От Волги до Веймара - Луитпольд Штейдле
Шрифт:
Интервал:
Закладка:
Иной раз просто поражало, какую чуткость проявляли марксисты, когда нужно было учесть своеобразные черты представителей различных сословий и слоев населения. Это обнаруживалось и в беседах с теми военнопленными, которых трудно было убедить или вовсе нельзя было убедить в том, что фразу «гитлеры приходят и уходят, а народ немецкий, государство немецкое остается» нужно понимать буквально и что именно эта формула открывает для немецкого народа реальный выход из его отчаянного положения. Одно было бесспорно: марксисты, с которыми мы сотрудничали, относились к нам с полным доверием, хотя они и должны были считаться с тем, что в нашу среду могли проникнуть неисправимые гитлеровцы и предатели. Невозможно было заглянуть в душу другого человека, и только позднее выяснилось, кто стремился использовать Национальный комитет в эгоистических целях, а то и для конспиративных замыслов. Это обнаружилось, например, когда генерал-лейтенант Роденбург и оберштурмбанфюрер СС Хубер пытались уговорить фронтовых уполномоченных Национального комитета войти в контакт с органами фашистской контрразведки и гестапо. Но двуличным оказалось и поведение таких людей, как Эйнзидель, Путкамер, Герлах и другие, которые по возвращении на родину не погнушались прибегнуть к любой лжи, лишь бы оклеветать Национальный комитет «Свободная Германия» и Союз немецких офицеров.
Лично для меня решающее жизненное значение имело то, что оказалось возможным сотрудничество между марксистами и немарксистами, что укреплялось взаимное доверие и понимание между ними и что такая общность служила на благо всего народа; это стало основой моей дальнейшей жизни, которую я иногда полушутя называл моей «второй» жизнью; в ней стало реальностью то, что составляет смысл человеческого существования: мир и подлинная человечность.
Зейдлиц присоединяется к нам
В Луневе мы сблизились и каждый из нас – генерал и офицер, офицер и солдат, коммунист и христианин – научился прислушиваться к мнению собеседника. Но это не исключало и того, что между нами возникали резкие стычки. Вспыхивали споры, когда кто-либо из нас подчеркивал, что военная профессия, офицерская служба в вермахте нерасторжимо связана с фашистской идеологией, когда обсуждались последствия приказа Рейхенау, приказа об уничтожении комиссаров, приказа о «выжженной земле» от 21 декабря 1941 года. Уже в Луневе можно было заметить, что кое-кто примкнул к нам, руководствуясь затаенным расчетом на то, что Советы и коммунисты, может быть, пойдут на уступки (какие, собственно?), если благодаря деятельности немецких офицеров в этом Национальном комитете удастся быстрее довести войну до конца. Подобным взглядам приходилось давать твердый отпор. Это имело и для нас положительную сторону: мы снова и снова убеждались в необходимости исходить из Манифеста Национального комитета.

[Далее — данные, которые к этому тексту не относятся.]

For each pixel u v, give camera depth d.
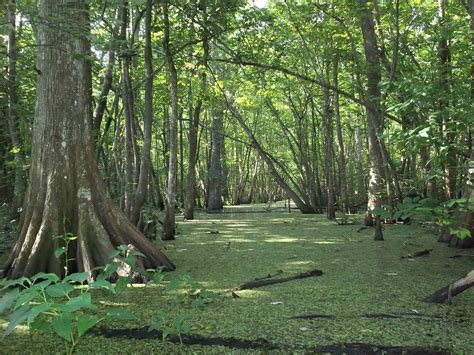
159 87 13.17
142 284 4.93
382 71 8.56
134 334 3.44
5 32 4.46
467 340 3.20
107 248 5.27
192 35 8.34
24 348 3.20
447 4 9.55
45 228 5.20
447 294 4.05
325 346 3.16
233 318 3.75
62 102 5.44
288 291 4.59
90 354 3.10
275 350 3.11
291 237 8.77
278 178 16.23
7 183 9.55
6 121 9.17
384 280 4.98
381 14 8.47
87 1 4.18
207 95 11.95
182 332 3.44
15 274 5.09
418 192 9.01
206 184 24.03
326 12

Манифест не был таким документом, которым можно было бы манипулировать в меру собственного понимания или применительно к своей собственной позиции либо использовать его на практике по своему усмотрению. Манифест трезво и реалистически исходил из фактического положения, он учитывал уроки германской истории и тот опыт, который уже вторично получила Европа, столкнувшись с прусско-германским милитаризмом и его покровителями. Нужно было уничтожить корни бесчеловечной нацистской системы. Только в этом случае отечество наше могло обрести спасение и возможность нового развития. Это нужно было ясно сказать тем, кто пытался превратно толковать наши намерения; все это было им сказано.
Однако и по другим причинам отношения подчас обострялись. Никогда не забуду тот день, когда я совершенно непроизвольно по ходу беседы в столовой высказал свое мнение о том, как надо организовать работу Союза немецких офицеров, и осветил связанные с этим вопросы. Я вовсе не имел намерения изложить определенную концепцию. Но когда я сформулировал мысль, что нам надо выйти за рамки теоретических рассуждений и признаний, я тут же пришел к естественным выводам, которые импульсивно изложил присутствовавшим: «Мы должны считаться с тем, что не удастся убедить военное командование отказаться от повиновения Гитлеру. Как быть тогда? Тогда мы должны позаботиться о том, чтобы части немецкой армии прекратили – сопротивление. Средства и пути можно изыскать, можно ведь и на фронте оказать воздействие на механизм командования армией, применяя легальные и нелегальные приемы и даже обходные маневры. Гитлер объявил тотальную войну, мы должны на это ответить тотальным сопротивлением. Почему бы нам не поступать так же, как действовали под Сталинградом Вальтер Ульбрихт, Эрих Вайнерт, капитан д-р Хадерман, – отправиться на советский фронт и через линию окопов обратиться с призывом выступить против Гитлера?»
Пока я в такой форме излагал вслух свои мысли, в большей мере стремясь самому себе уяснить положение, нежели изложить другим важную программу действий, в зале столовой возникло сильное волнение, особенно среди генералов и некоторых офицеров генерального штаба; стали подавать реплики с мест, топать ногами в знак своего явного несогласия; другие – очевидно, меньшинство – аплодировали; большинство молчало, но, отнюдь не проявляя признаков согласия. Потом поднялся с места Зейдлиц и от имени генералов осудил всякую пропаганду такого рода. Не может быть и речи о деятельности по разложению армии, а также о такой форме сотрудничества с коммунистами, сказал он.
Таким образом, ко дню рождения Зейдлица, когда ему исполнилось 55 лет, ситуация еще оставалась неясной. Мы положили на его стол собственноручно изготовленные маленькие подарки и поставили цветы. Было заметно, что он, как и каждый из нас, томится тоской по родине. С гордостью рассказывал он о своих родных местах; рисовал воображаемую картину того, что сейчас там делают его родные, с любовью вспоминая о них. Д-р Корфес, как всегда, заговорил о своих четырех дочерях, я – о своих четырех мальчиках и Гильтруде. Бросалось в глаза, как сильно привязан каждый из нас к своему дому, как глубоко волнует каждого мысль о том, знают ли наши семьи, что мы живы.
После обеда генерал Мельников пригласил генералов, ван Хоовена и меня на чашку чая. Присутствовали майор Гаргадзе, Вольф Штерн и полковник Брагинский.
Разумеется, вскоре разговор коснулся стоящих перед нами задач создания Союза офицеров и дальнейших наших целей. Я знал, что генералы неоднократно вели длительные беседы с советскими офицерами, а также и с генералом Мельниковым; я был осведомлен и о том, что последний разговор с Мельниковым произвел на генералов большое впечатление.
День рождения, подумал я, может стать поворотным моментом. Когда был произнесен первый тост и выпита рюмка водки за здоровье Зейдлица, я, недолго думая, вскочил с места и сказал Зейдлицу, что знаю, как близко он принимает к сердцу будущее нашего немецкого народа, и поэтому решаюсь просить его отметить этот день своей жизни тем, что он официально станет на нашу сторону, присоединится к нам.